Copy each of the following records line for line, keeping every word and line break as it appears.

RECORD SET.

◇ ◇ ◇ ◇

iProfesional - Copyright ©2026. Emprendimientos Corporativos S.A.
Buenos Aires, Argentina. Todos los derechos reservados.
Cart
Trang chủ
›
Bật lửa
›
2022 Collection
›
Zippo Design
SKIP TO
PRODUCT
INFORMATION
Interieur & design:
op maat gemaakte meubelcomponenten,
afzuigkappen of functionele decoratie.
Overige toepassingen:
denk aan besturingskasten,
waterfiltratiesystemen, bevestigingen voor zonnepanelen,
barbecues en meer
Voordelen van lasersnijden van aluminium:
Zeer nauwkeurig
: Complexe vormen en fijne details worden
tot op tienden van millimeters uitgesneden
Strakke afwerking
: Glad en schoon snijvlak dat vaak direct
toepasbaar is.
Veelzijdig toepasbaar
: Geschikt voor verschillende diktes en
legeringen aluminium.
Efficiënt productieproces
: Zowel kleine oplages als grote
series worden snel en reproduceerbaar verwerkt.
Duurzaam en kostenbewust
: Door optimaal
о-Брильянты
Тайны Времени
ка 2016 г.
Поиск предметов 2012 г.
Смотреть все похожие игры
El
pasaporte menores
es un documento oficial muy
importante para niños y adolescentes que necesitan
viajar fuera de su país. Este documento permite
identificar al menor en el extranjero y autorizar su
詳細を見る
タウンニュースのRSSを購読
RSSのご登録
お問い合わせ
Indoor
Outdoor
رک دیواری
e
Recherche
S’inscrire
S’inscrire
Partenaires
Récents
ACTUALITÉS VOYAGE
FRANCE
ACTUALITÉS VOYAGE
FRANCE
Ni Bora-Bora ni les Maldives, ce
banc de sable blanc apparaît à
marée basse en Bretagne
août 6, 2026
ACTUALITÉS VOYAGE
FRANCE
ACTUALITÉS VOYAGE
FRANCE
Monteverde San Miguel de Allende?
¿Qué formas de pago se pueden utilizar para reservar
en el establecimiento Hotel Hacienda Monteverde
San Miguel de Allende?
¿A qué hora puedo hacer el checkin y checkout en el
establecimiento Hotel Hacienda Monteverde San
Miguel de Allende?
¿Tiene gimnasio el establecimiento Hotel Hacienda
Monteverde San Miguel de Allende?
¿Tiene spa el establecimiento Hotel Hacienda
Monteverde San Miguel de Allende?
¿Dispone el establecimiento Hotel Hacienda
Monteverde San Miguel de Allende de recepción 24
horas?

◇ ◇ ◇ ◇

RESPONSE.
iProfesional - Copyright ©2026. Emprendimientos Corporativos S.A.
Buenos Aires, Argentina. Todos los derechos reservados.
Cart
Trang chủ
›
Bật lửa
›
2022 Collection
›
Zippo Design
SKIP TO
PRODUCT
INFORMATION
Interieur & design:
op maat gemaakte meubelcomponenten,
afzuigkappen of functionele decoratie.
Overige toepassingen:
denk aan besturingskasten,
waterfiltratiesystemen, bevestigingen voor zonnepanelen,
barbecues en meer
Voordelen van lasersnijden van aluminium:
Zeer nauwkeurig
: Complexe vormen en fijne details worden
tot op tienden van millimeters uitgesneden
Strakke afwerking
: Glad en schoon snijvlak dat vaak direct
toepasbaar is.
Veelzijdig toepasbaar
: Geschikt voor verschillende diktes en
legeringen aluminium.
Efficiënt productieproces
: Zowel kleine oplages als grote
series worden snel en reproduceerbaar verwerkt.
Duurzaam en kostenbewust
: Door optimaal
о-Брильянты
Тайны Времени
ка 2016 г.
Поиск предметов 2012 г.
Смотреть все похожие игры
El
pasaporte menores
es un documento oficial muy
importante para niños y adolescentes que necesitan
viajar fuera de su país. Este documento permite
identificar al menor en el extranjero y autorizar su
詳細を見る
タウンニュースのRSSを購読
RSSのご登録
お問い合わせ
Indoor
Outdoor
رک دیواری
e
Recherche
S’inscrire
S’inscrire
Partenaires
Récents
ACTUALITÉS VOYAGE
FRANCE
ACTUALITÉS VOYAGE
FRANCE
Ni Bora-Bora ni les Maldives, ce
banc de sable blanc apparaît à
marée basse en Bretagne
août 6, 2026
ACTUALITÉS VOYAGE
FRANCE
ACTUALITÉS VOYAGE
FRANCE
Monteverde San Miguel de Allende?
¿Qué formas de pago se pueden utilizar para reservar
en el establecimiento Hotel Hacienda Monteverde
San Miguel de Allende?
¿A qué hora puedo hacer el checkin y checkout en el
establecimiento Hotel Hacienda Monteverde San
Miguel de Allende?
¿Tiene gimnasio el establecimiento Hotel Hacienda
Monteverde San Miguel de Allende?
¿Tiene spa el establecimiento Hotel Hacienda
Monteverde San Miguel de Allende?
¿Dispone el establecimiento Hotel Hacienda
Monteverde San Miguel de Allende de recepción 24
horas?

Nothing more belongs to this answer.